As pressure builds and the date of her bat mitzvah nears, Miriam finds herself caught in the middle of a change in the orthodoxy without much say in the matter. All she wants to do is shred on her skateboard.

First, Pearl Scarlett Gold is absolutely perfect as Miriam. She plays a kid caught between two worlds: her family’s Jewish faith and a young teen who just wants to have fun. Maybe she’s not quite ready to enter adulthood just yet.

I’m sure for director Josie Andrews, having a great young actor makes telling one’s story easy. Josie makes a complicated story easy to follow. The skateboard park and family dinners scene feel effortless, and the point of the tale quickly becomes crystal clear. It’s a solid effort for a solid story from Levi Alexander.

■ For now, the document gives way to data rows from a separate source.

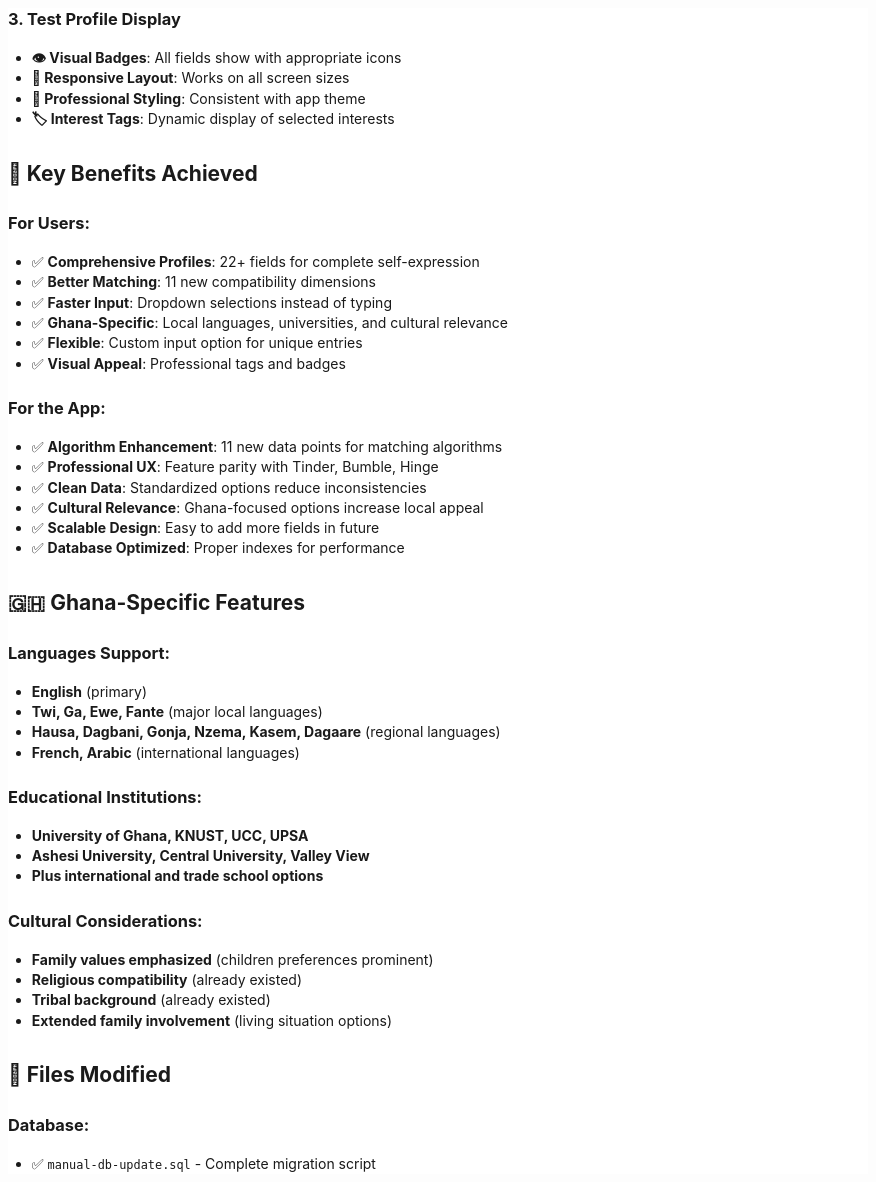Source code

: ### 3. **Test Profile Display**
- **👁️ Visual Badges**: All fields show with appropriate icons
- **📱 Responsive Layout**: Works on all screen sizes
- **🎨 Professional Styling**: Consistent with app theme
- **🏷️ Interest Tags**: Dynamic display of selected interests

## 🎯 **Key Benefits Achieved**

### **For Users:**
- ✅ **Comprehensive Profiles**: 22+ fields for complete self-expression
- ✅ **Better Matching**: 11 new compatibility dimensions
- ✅ **Faster Input**: Dropdown selections instead of typing
- ✅ **Ghana-Specific**: Local languages, universities, and cultural relevance
- ✅ **Flexible**: Custom input option for unique entries
- ✅ **Visual Appeal**: Professional tags and badges

### **For the App:**
- ✅ **Algorithm Enhancement**: 11 new data points for matching algorithms
- ✅ **Professional UX**: Feature parity with Tinder, Bumble, Hinge
- ✅ **Clean Data**: Standardized options reduce inconsistencies  
- ✅ **Cultural Relevance**: Ghana-focused options increase local appeal
- ✅ **Scalable Design**: Easy to add more fields in future
- ✅ **Database Optimized**: Proper indexes for performance

## 🇬🇭 **Ghana-Specific Features**

### **Languages Support:**
- **English** (primary)
- **Twi, Ga, Ewe, Fante** (major local languages)
- **Hausa, Dagbani, Gonja, Nzema, Kasem, Dagaare** (regional languages)
- **French, Arabic** (international languages)

### **Educational Institutions:**
- **University of Ghana, KNUST, UCC, UPSA**
- **Ashesi University, Central University, Valley View**
- **Plus international and trade school options**

### **Cultural Considerations:**
- **Family values emphasized** (children preferences prominent)
- **Religious compatibility** (already existed)
- **Tribal background** (already existed)
- **Extended family involvement** (living situation options)

## 📝 **Files Modified**

### **Database:**
- ✅ `manual-db-update.sql` - Complete migration script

Pearl Scarlett Gold is a breakout revelation, and Josie Andrews proves she can carve narrative lines as cleanly as Miriam does concrete. Miriam reminds us that sometimes the holiest act is carving your own path—even if it’s through a halfpipe.

Miriam (2025)

Directed: Josie Andrews

Written: Levi Alexander

Starring: Pearl Scarlett Gold, etc.

Movie score: 7.5/10

Miriam Image

"…A sun-drenched love letter to rebellion with a twist of Torah."